Day 4: The full Ora wind was in at about 20 knots and more when you were at the cliffs. I had a good start and rounded in eighth. On the downwind many boats struggled to keep the bows up and I got through to seventh at the bottom mark. It is difficult to tack sometimes when it’s very windy and I had one scary moment when I attempted a tack and launched the boat out of the water on the curved foils near the cliffs, it crashed down and stopped and I jumped on the trapeze to build speed and only got the tack in a few metres away from the rocks! I lost 2 boats around the rest of the track and finished in ninth. In the second race I rounded in the 20’s and was trapezing downwind when I let go of the mainsheet and capsized to windward. One of my centreboards came out and sank in the process, I scored DNF.

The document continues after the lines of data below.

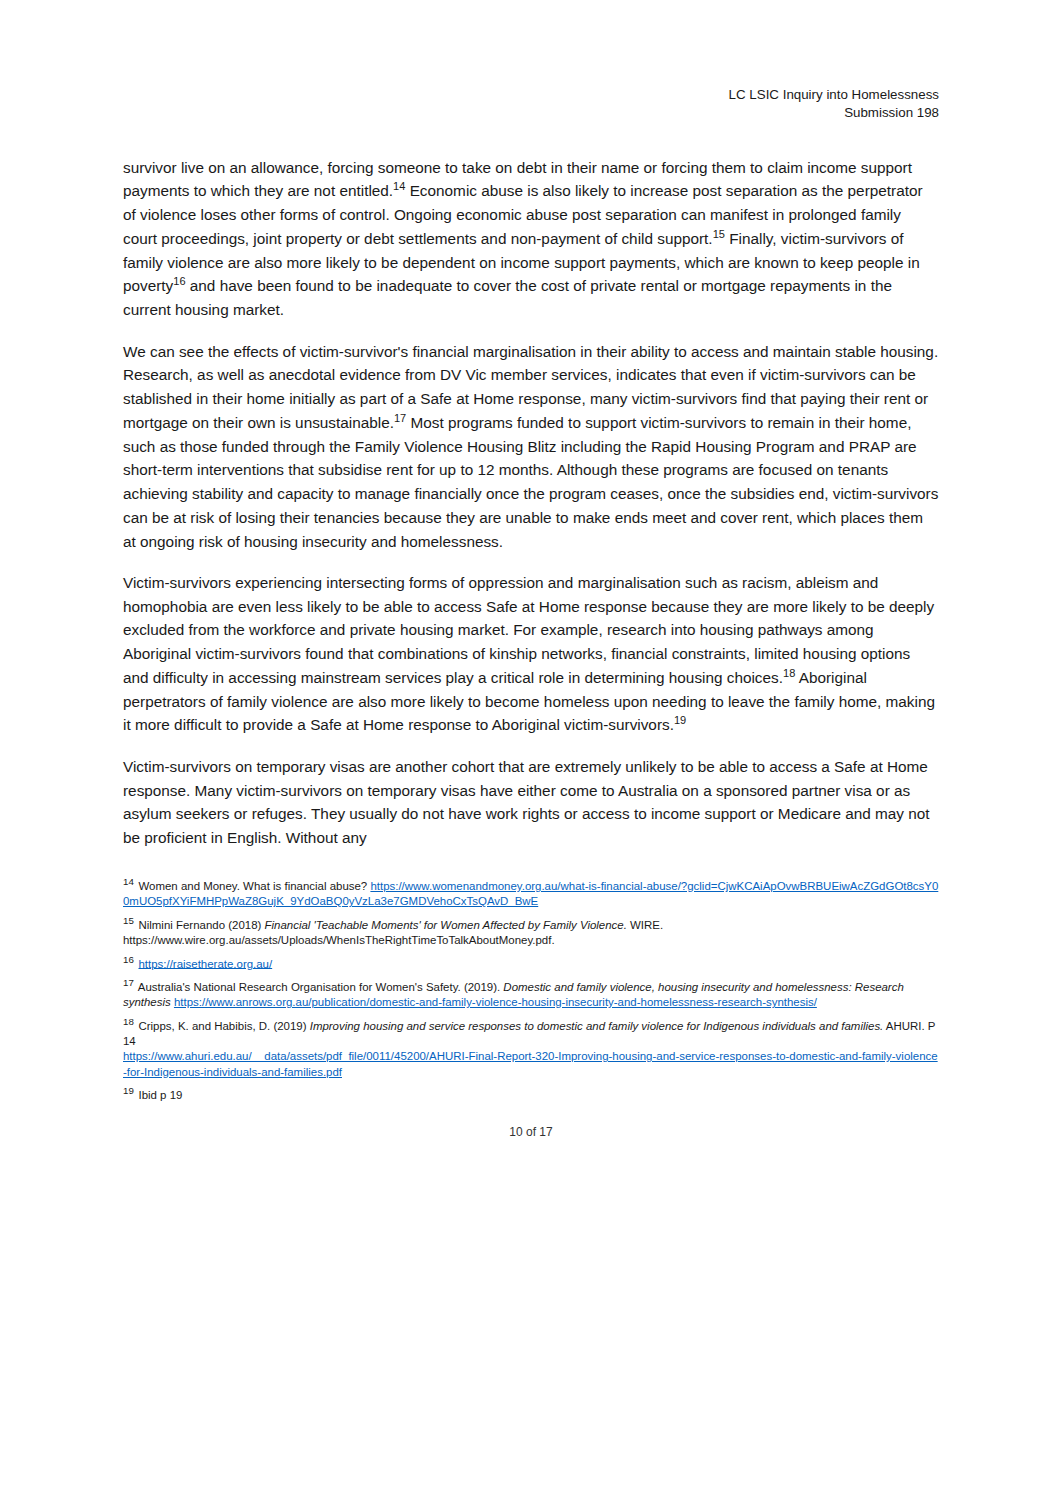LC LSIC Inquiry into Homelessness
Submission 198
survivor live on an allowance, forcing someone to take on debt in their name or forcing them to claim income support payments to which they are not entitled.14 Economic abuse is also likely to increase post separation as the perpetrator of violence loses other forms of control. Ongoing economic abuse post separation can manifest in prolonged family court proceedings, joint property or debt settlements and non-payment of child support.15 Finally, victim-survivors of family violence are also more likely to be dependent on income support payments, which are known to keep people in poverty16 and have been found to be inadequate to cover the cost of private rental or mortgage repayments in the current housing market.
We can see the effects of victim-survivor's financial marginalisation in their ability to access and maintain stable housing. Research, as well as anecdotal evidence from DV Vic member services, indicates that even if victim-survivors can be stablished in their home initially as part of a Safe at Home response, many victim-survivors find that paying their rent or mortgage on their own is unsustainable.17 Most programs funded to support victim-survivors to remain in their home, such as those funded through the Family Violence Housing Blitz including the Rapid Housing Program and PRAP are short-term interventions that subsidise rent for up to 12 months. Although these programs are focused on tenants achieving stability and capacity to manage financially once the program ceases, once the subsidies end, victim-survivors can be at risk of losing their tenancies because they are unable to make ends meet and cover rent, which places them at ongoing risk of housing insecurity and homelessness.
Victim-survivors experiencing intersecting forms of oppression and marginalisation such as racism, ableism and homophobia are even less likely to be able to access Safe at Home response because they are more likely to be deeply excluded from the workforce and private housing market. For example, research into housing pathways among Aboriginal victim-survivors found that combinations of kinship networks, financial constraints, limited housing options and difficulty in accessing mainstream services play a critical role in determining housing choices.18 Aboriginal perpetrators of family violence are also more likely to become homeless upon needing to leave the family home, making it more difficult to provide a Safe at Home response to Aboriginal victim-survivors.19
Victim-survivors on temporary visas are another cohort that are extremely unlikely to be able to access a Safe at Home response. Many victim-survivors on temporary visas have either come to Australia on a sponsored partner visa or as asylum seekers or refuges. They usually do not have work rights or access to income support or Medicare and may not be proficient in English. Without any
14 Women and Money. What is financial abuse? https://www.womenandmoney.org.au/what-is-financial-abuse/?gclid=CjwKCAiApOvwBRBUEiwAcZGdGOt8csY00mUO5pfXYiFMHPpWaZ8GujK_9YdOaBQ0yVzLa3e7GMDVehoCxTsQAvD_BwE
15 Nilmini Fernando (2018) Financial 'Teachable Moments' for Women Affected by Family Violence. WIRE. https://www.wire.org.au/assets/Uploads/WhenIsTheRightTimeToTalkAboutMoney.pdf.
16 https://raisetherate.org.au/
17 Australia's National Research Organisation for Women's Safety. (2019). Domestic and family violence, housing insecurity and homelessness: Research synthesis https://www.anrows.org.au/publication/domestic-and-family-violence-housing-insecurity-and-homelessness-research-synthesis/
18 Cripps, K. and Habibis, D. (2019) Improving housing and service responses to domestic and family violence for Indigenous individuals and families. AHURI. P 14
https://www.ahuri.edu.au/__data/assets/pdf_file/0011/45200/AHURI-Final-Report-320-Improving-housing-and-service-responses-to-domestic-and-family-violence-for-Indigenous-individuals-and-families.pdf
19 Ibid p 19
10 of 17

Day 5: Again the breeze was in about 20 knots. I rounded in ninth which I held around the course until I overlaid the gybe going into the finish. 3 boats sailed inside me and I ended in 12th place.

I learned a lot in this regatta. At the start I was slightly off the pace upwind but with a few adjustments in my rig to flatten my sail this was fixed and I was in the top 15 for upwind pace at the end. I also sailed lower and faster upwind at the end of the regatta which felt good.

Downwind as I gained confidence I started trapezing more and at the end I was generally making gains on the boats around me. When it was over 20 knots downwind it is hard to keep the bows up but by bringing the traveller up and using more twist I could keep the boat going. It was not uncommon to see boats ‘go down the mine’ when pushing hard (me included!). The strongest point of speed for me was in moderate conditions when I could trapeze downwind with excellent VMG.

Overall I finished in 24th place with results of: 30, 44, (49), 34, 27, 9, 9, (dnf), 12. I am very happy to show I could battle it out with the top guys at the end. Other NZ results were my dad, Mike Drummond, in 10th and Murray Philpott in 22nd. Andrew Landenberger from Australia won the regatta.

My plans for the rest of the year for my sailing are to do a major chop and change of my flyer A-Class in NZ, fitting curved boards, redesigning the transom and building a new mast. Then I will get training again in the A-cat and F18. My next major regatta is the F18 worlds in September.

A big thank you to my dad, Mike, for all his support, I would not have been able to make it happen otherwise!